[[ SUPPLIED DATA open ]]
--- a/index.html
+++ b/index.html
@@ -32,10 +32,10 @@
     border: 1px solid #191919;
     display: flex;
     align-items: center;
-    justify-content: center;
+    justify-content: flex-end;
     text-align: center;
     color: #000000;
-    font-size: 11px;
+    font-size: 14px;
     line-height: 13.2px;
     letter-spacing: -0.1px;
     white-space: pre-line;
[[ SUPPLIED DATA closed ]]
[[ SUPPLIED DATA open ]]
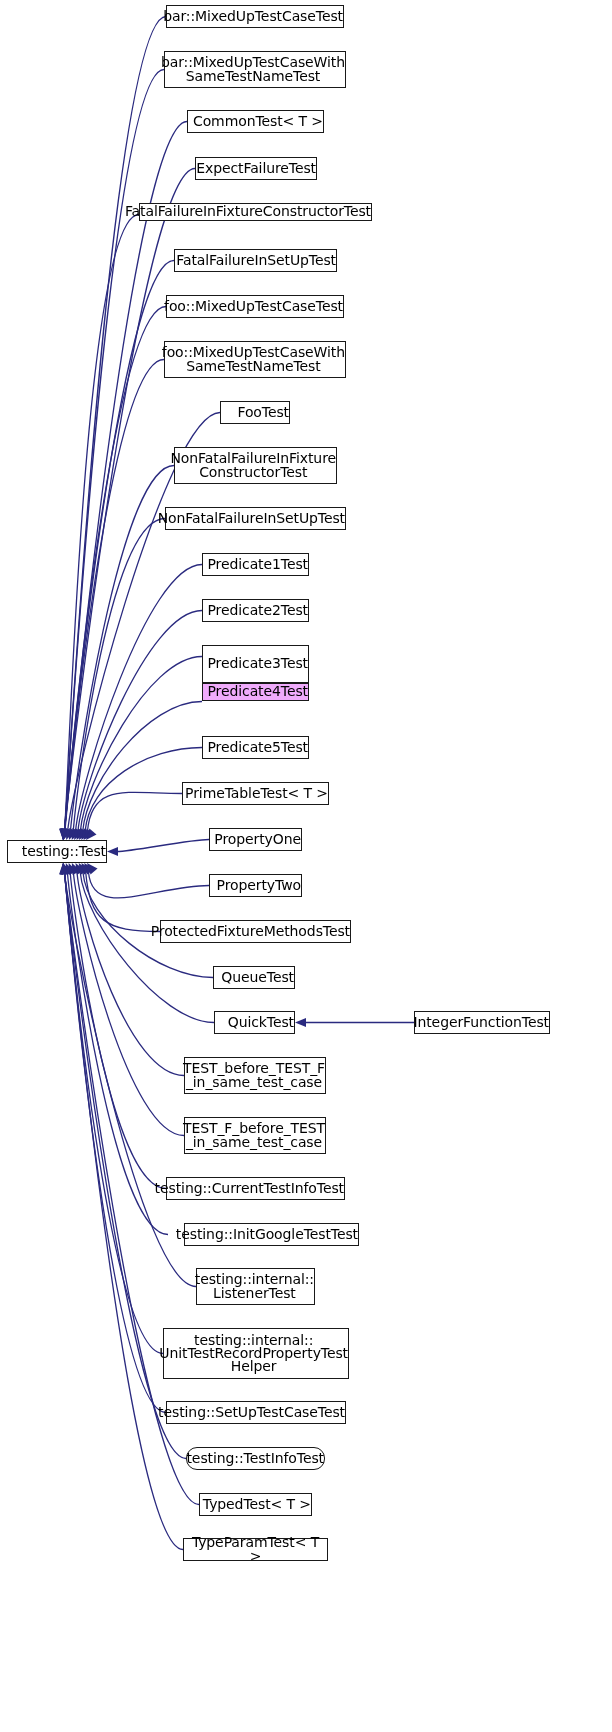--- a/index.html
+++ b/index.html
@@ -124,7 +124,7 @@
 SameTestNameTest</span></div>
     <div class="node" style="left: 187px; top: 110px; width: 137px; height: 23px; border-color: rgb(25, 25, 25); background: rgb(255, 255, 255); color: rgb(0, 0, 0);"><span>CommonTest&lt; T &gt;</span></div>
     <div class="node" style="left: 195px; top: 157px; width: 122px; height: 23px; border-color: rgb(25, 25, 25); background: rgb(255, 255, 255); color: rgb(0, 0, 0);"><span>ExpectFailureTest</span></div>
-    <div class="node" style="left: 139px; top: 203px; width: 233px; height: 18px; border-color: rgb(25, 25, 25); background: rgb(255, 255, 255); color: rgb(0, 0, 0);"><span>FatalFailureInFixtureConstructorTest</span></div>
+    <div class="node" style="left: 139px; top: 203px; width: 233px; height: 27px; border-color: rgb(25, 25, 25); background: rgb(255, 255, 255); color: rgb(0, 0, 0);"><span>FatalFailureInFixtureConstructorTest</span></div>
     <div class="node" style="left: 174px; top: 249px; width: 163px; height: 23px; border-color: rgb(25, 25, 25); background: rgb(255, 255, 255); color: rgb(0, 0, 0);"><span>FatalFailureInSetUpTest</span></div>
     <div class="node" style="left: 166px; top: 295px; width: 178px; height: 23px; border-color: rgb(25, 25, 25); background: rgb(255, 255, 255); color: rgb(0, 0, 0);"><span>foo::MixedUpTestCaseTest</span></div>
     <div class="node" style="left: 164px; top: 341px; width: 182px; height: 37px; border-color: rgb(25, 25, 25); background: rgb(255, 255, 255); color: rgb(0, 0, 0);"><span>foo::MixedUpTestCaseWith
[[ SUPPLIED DATA closed ]]
TASK REQUIREMENTS> An exact copy of the lines above, from the one containing "color: #000000;" down to the one containing "white-space: pre-line;" and including both, is the whole answer; retype it and nothing else.

REPLY TO THE EXERCISE>
     color: #000000;
-    font-size: 11px;
+    font-size: 14px;
     line-height: 13.2px;
     letter-spacing: -0.1px;
     white-space: pre-line;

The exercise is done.